Making friends is hard as a grown up
This culture is not great at affirming the value of friendship. Whenever even the smallest thing goes wrong in a connection between two friends, there is very little messaging other than that person is toxic and if they aren't for you or serving you then you need to get new friends. For anyone else who feels like these pieces of advice rub the wrong way, you're not wrong. These platitudes are bizarre and frustrating.
Bizarre because: if something isn't serving you, it's toxic? If someone isn't serving you, they're toxic? What? Do we even know what toxic means anymore? Do we even know what being human means anymore? It is not healthy or empowered to view your friendships (or romantic partner for that matter) merely as extensions of yourself for your enjoyment and actualization. No one is going to serve you all the time and that's not even them making a "mistake." That's them being normal. Do you serve anyone else even 50% of the time? Be honest now. Maybe your kids, if they're young, and even then, once they get to a certain age, which they reach pretty quick, 100% service is not good for them. In fact, someone serving you 100% of the time is the thing that's toxic to both you and them, not the other way around.

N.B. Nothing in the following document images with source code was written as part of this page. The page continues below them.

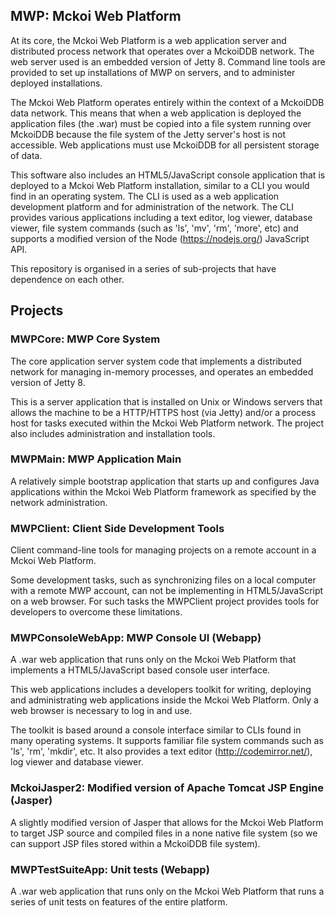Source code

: ## MWP: Mckoi Web Platform

At its core, the Mckoi Web Platform is a web application server and
distributed process network that operates over a MckoiDDB network. The web
server used is an embedded version of Jetty 8. Command line tools are
provided to set up installations of MWP on servers, and to administer
deployed installations.

The Mckoi Web Platform operates entirely within the context of a MckoiDDB
data network. This means that when a web application is deployed the
application files (the .war) must be copied into a file system running over
MckoiDDB because the file system of the Jetty server's host is not
accessible. Web applications must use MckoiDDB for all persistent storage of
data.

This software also includes an HTML5/JavaScript console application that is
deployed to a Mckoi Web Platform installation, similar to a CLI you would
find in an operating system. The CLI is used as a web application
development platform and for administration of the network. The CLI provides
various applications including a text editor, log viewer, database viewer,
file system commands (such as 'ls', 'mv', 'rm', 'more', etc) and supports a
modified version of the Node (https://nodejs.org/) JavaScript API.

This repository is organised in a series of sub-projects that have
dependence on each other.

## Projects

### MWPCore: MWP Core System

The core application server system code that implements a distributed network
for managing in-memory processes, and operates an embedded version of Jetty 8.

This is a server application that is installed on Unix or Windows servers that
allows the machine to be a HTTP/HTTPS host (via Jetty) and/or a process host for
tasks executed within the Mckoi Web Platform network. The project also
includes administration and installation tools.

### MWPMain: MWP Application Main

A relatively simple bootstrap application that starts up and configures Java
applications within the Mckoi Web Platform framework as specified by the
network administration.

### MWPClient: Client Side Development Tools

Client command-line tools for managing projects on a remote account in a
Mckoi Web Platform.

Some development tasks, such as synchronizing files on a local computer with
a remote MWP account, can not be implementing in HTML5/JavaScript on a web
browser. For such tasks the MWPClient project provides tools for developers
to overcome these limitations.

### MWPConsoleWebApp: MWP Console UI (Webapp)

A .war web application that runs only on the Mckoi Web Platform that implements
a HTML5/JavaScript based console user interface.

This web applications includes a developers toolkit for writing, deploying and
administrating web applications inside the Mckoi Web Platform. Only a web
browser is necessary to log in and use.

The toolkit is based around a console interface similar to CLIs found in many
operating systems. It supports familiar file system commands such as 'ls',
'rm', 'mkdir', etc. It also provides a text editor (http://codemirror.net/),
log viewer and database viewer.

### MckoiJasper2: Modified version of Apache Tomcat JSP Engine (Jasper)

A slightly modified version of Jasper that allows for the Mckoi Web Platform
to target JSP source and compiled files in a none native file system (so we can
support JSP files stored within a MckoiDDB file system).

### MWPTestSuiteApp: Unit tests (Webapp)

A .war web application that runs only on the Mckoi Web Platform that runs a
series of unit tests on features of the entire platform.
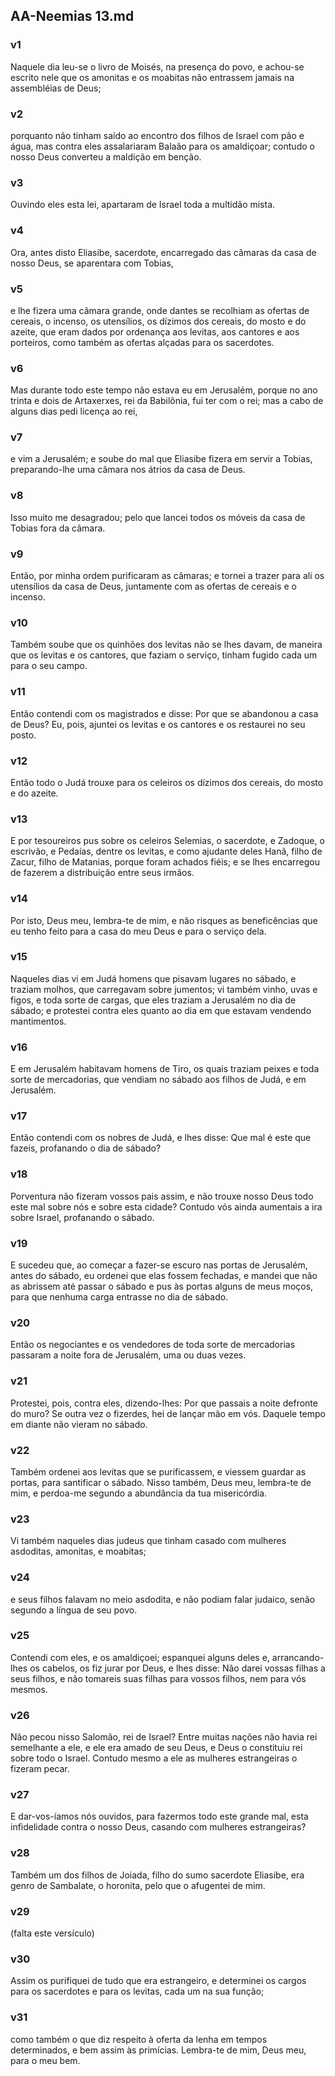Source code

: ## AA-Neemias 13.md
### v1
 Naquele dia leu-se o livro de Moisés, na presença do povo, e achou-se escrito nele que os amonitas e os moabitas não entrassem jamais na assembléias de Deus;
### v2
 porquanto não tinham saído ao encontro dos filhos de Israel com pão e água, mas contra eles assalariaram Balaão para os amaldiçoar; contudo o nosso Deus converteu a maldição em benção.
### v3
 Ouvindo eles esta lei, apartaram de Israel toda a multidão mista.
### v4
 Ora, antes disto Eliasibe, sacerdote, encarregado das câmaras da casa de nosso Deus, se aparentara com Tobias,
### v5
 e lhe fizera uma câmara grande, onde dantes se recolhiam as ofertas de cereais, o incenso, os utensílios, os dízimos dos cereais, do mosto e do azeite, que eram dados por ordenança aos levitas, aos cantores e aos porteiros, como também as ofertas alçadas para os sacerdotes.
### v6
 Mas durante todo este tempo não estava eu em Jerusalém, porque no ano trinta e dois de Artaxerxes, rei da Babilônia, fui ter com o rei; mas a cabo de alguns dias pedi licença ao rei,
### v7
 e vim a Jerusalém; e soube do mal que Eliasibe fizera em servir a Tobias, preparando-lhe uma câmara nos átrios da casa de Deus.
### v8
 Isso muito me desagradou; pelo que lancei todos os móveis da casa de Tobias fora da câmara.
### v9
 Então, por minha ordem purificaram as câmaras; e tornei a trazer para ali os utensílios da casa de Deus, juntamente com as ofertas de cereais e o incenso.
### v10
 Também soube que os quinhões dos levitas não se lhes davam, de maneira que os levitas e os cantores, que faziam o serviço, tinham fugido cada um para o seu campo.
### v11
 Então contendi com os magistrados e disse: Por que se abandonou a casa de Deus? Eu, pois, ajuntei os levitas e os cantores e os restaurei no seu posto.
### v12
 Então todo o Judá trouxe para os celeiros os dízimos dos cereais, do mosto e do azeite.
### v13
 E por tesoureiros pus sobre os celeiros Selemias, o sacerdote, e Zadoque, o escrivão, e Pedaías, dentre os levitas, e como ajudante deles Hanã, filho de Zacur, filho de Matanias, porque foram achados fiéis; e se lhes encarregou de fazerem a distribuição entre seus irmãos.
### v14
 Por isto, Deus meu, lembra-te de mim, e não risques as beneficências que eu tenho feito para a casa do meu Deus e para o serviço dela.
### v15
 Naqueles dias vi em Judá homens que pisavam lugares no sábado, e traziam molhos, que carregavam sobre jumentos; vi também vinho, uvas e figos, e toda sorte de cargas, que eles traziam a Jerusalém no dia de sábado; e protestei contra eles quanto ao dia em que estavam vendendo mantimentos.
### v16
 E em Jerusalém habitavam homens de Tiro, os quais traziam peixes e toda sorte de mercadorias, que vendiam no sábado aos filhos de Judá, e em Jerusalém.
### v17
 Então contendi com os nobres de Judá, e lhes disse: Que mal é este que fazeis, profanando o dia de sábado?
### v18
 Porventura não fizeram vossos pais assim, e não trouxe nosso Deus todo este mal sobre nós e sobre esta cidade? Contudo vós ainda aumentais a ira sobre Israel, profanando o sábado.
### v19
 E sucedeu que, ao começar a fazer-se escuro nas portas de Jerusalém, antes do sábado, eu ordenei que elas fossem fechadas, e mandei que não as abrissem até passar o sábado e pus às portas alguns de meus moços, para que nenhuma carga entrasse no dia de sábado.
### v20
 Então os negociantes e os vendedores de toda sorte de mercadorias passaram a noite fora de Jerusalém, uma ou duas vezes.
### v21
 Protestei, pois, contra eles, dizendo-lhes: Por que passais a noite defronte do muro? Se outra vez o fizerdes, hei de lançar mão em vós. Daquele tempo em diante não vieram no sábado.
### v22
 Também ordenei aos levitas que se purificassem, e viessem guardar as portas, para santificar o sábado. Nisso também, Deus meu, lembra-te de mim, e perdoa-me segundo a abundância da tua misericórdia.
### v23
 Vi também naqueles dias judeus que tinham casado com mulheres asdoditas, amonitas, e moabitas;
### v24
 e seus filhos falavam no meio asdodita, e não podiam falar judaico, senão segundo a língua de seu povo.
### v25
 Contendi com eles, e os amaldiçoei; espanquei alguns deles e, arrancando-lhes os cabelos, os fiz jurar por Deus, e lhes disse: Não darei vossas filhas a seus filhos, e não tomareis suas filhas para vossos filhos, nem para vós mesmos.
### v26
 Não pecou nisso Salomão, rei de Israel? Entre muitas nações não havia rei semelhante a ele, e ele era amado de seu Deus, e Deus o constituiu rei sobre todo o Israel. Contudo mesmo a ele as mulheres estrangeiras o fizeram pecar.
### v27
 E dar-vos-íamos nós ouvidos, para fazermos todo este grande mal, esta infidelidade contra o nosso Deus, casando com mulheres estrangeiras?
### v28
 Também um dos filhos de Joiada, filho do sumo sacerdote Eliasibe, era genro de Sambalate, o horonita, pelo que o afugentei de mim.
### v29
 (falta este versículo)
### v30
 Assim os purifiquei de tudo que era estrangeiro, e determinei os cargos para os sacerdotes e para os levitas, cada um na sua função;
### v31
 como também o que diz respeito à oferta da lenha em tempos determinados, e bem assim às primícias. Lembra-te de mim, Deus meu, para o meu bem.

Frustrating because: are other people doing it better than I am? Is making friends as adults actually really easy such that "just get new friends" is actually viable when one of your friends doesn't respond to your text in the timeframe you assigned in your head for them or doesn't agree with your opinion about something or posts something you disagree with on FB and then defends themselves when you leave a self-righteous and mean comment about it? That last one was weirdly specific, right? Anyway, if y'all out there are making gobs of new friends with ease and flow after age 30, please hit reply and tell me your secrets 'cause I must be doing it wrong. I'm not saying we need to hold onto every single relationship we've ever had, but "this doesn't serve me" is not the metric by which we should be measuring any of our relationships (especially if we're believers--I studied the Bible for what it said about friendship and my findings came out in a self-guided journal, which is taking me a year and a half to figure out how to self publish, but stay tuned for that, because it's coming this year).
It's no wonder mental health issues are skyrocketing: our increased intolerance to things being about something besides ourselves as well as any form of disagreement is plummeting and that is making our friendships brittle. When a friend does something that hurts you, the first response of a healthy person is curiosity rather than criticism or defensiveness. Ask questions, get the other side of the story (this is a person you allegedly care about, remember?), maybe get to know that person's intention - of course, it's been rammed into our heads that "impact matters more than intention," but I don't see that making anyone safer, happier, or more connected in their relationships. After all, you wouldn't want to be thrown out upon your first honest mistake, would you?